Não. O homem não nasce bom. O homem nasce nu. Nu de tudo, até do mal.
Nu de todas as manhas que rapidamente tem de aprender. E aprende-as no regaço da própria mãe, porque se não chorar não mama.
Ao seu Mefistófeles eu dava-lhe um aspecto mais colectivo e não um ar tão circunspecto e de cidadão bem instalado; ele passeia-se nos salões, mas veste o fato-macaco para desafiar os trabalhadores e a farda de respeitável general ou a toga de juiz para se introduzir sub-repticiamente nos mais recônditos escaninhos da sociedade, porque, afinal, ele é e confunde-se com a própria sociedade.
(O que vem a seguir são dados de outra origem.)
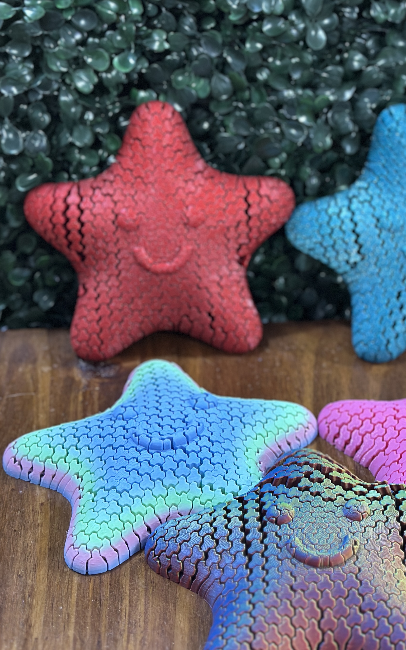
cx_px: 322
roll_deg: -2.1
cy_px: 294
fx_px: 1327
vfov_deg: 27.5
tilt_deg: -33.1
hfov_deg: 17.3
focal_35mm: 75
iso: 400
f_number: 1.78
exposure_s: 1/33
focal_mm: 6.86
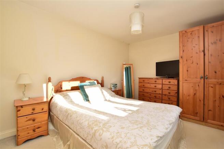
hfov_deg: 100.4
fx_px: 93
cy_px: 74
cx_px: 112
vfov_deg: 77.3
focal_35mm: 15
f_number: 10
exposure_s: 1/200
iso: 400
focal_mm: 10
Repare, meu querido Amigo, diz-se que o Homem é essencialmente um ser social e sociável, e é-o, sem dúvida, mas é também, um ente superiormente conflituoso. Para ele, sociedade e conflito andam de mãos dadas. A Lei e os Códigos – até os éticos de que falou anteriormente – impõem-se como uma forma de defesa contra a própria sociedade, porque dois homens juntos são suficientes para gerar o conflito.
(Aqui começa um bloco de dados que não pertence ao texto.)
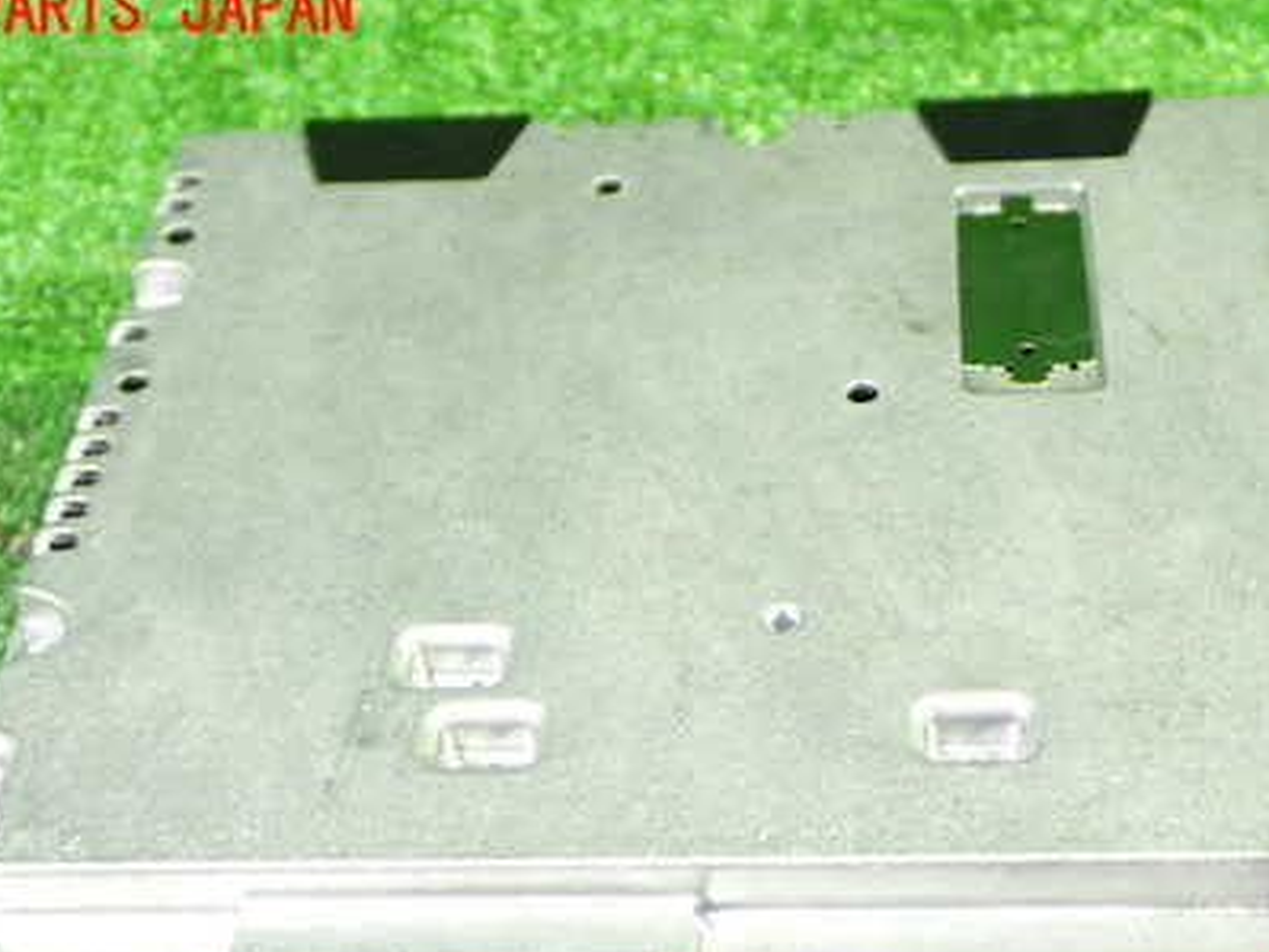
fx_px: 2274
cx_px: 732
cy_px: 690
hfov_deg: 31.1
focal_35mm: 62
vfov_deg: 23.5
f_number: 2.8
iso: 800
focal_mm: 7.31
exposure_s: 1/15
Então, não é o selvagem que é bom! Ou melhor, é-o aos olhos do nosso entendimento de sociedade não selvagem, porque aos da sociedade selvagem, aos de um outro selvagem, capaz de juízos de valor, ele é mau. Deste modo, poderíamos, por absurdo, dizer que todo o feto humano é bom até que a sociedade, no acto do nascimento, o corrompe. Assim, falar do Homem enquanto ser individual é, na minha perspectiva, muito arriscado, pois falamos de uma abstracção; precisamos de falar da sociedade humana, do e dos seus conflitos, da sua Moral, da sua Ética, do seu Direito, do comportamento do conjunto, para determinarmos os comportamentos desviantes – que não são bons nem maus, são só e somente, desviantes em relação ao que a maioria, nem sempre formalmente consultada, compreende e aceita como não desviante.
Levando ao extremo o meu pensamento, então, Mefistófeles é o acompanhante do micro e do macro social e tem existência no Homem, a par dele e para além dele.
É uma visão, diferente, mas creio que complementar da do meu Amigo.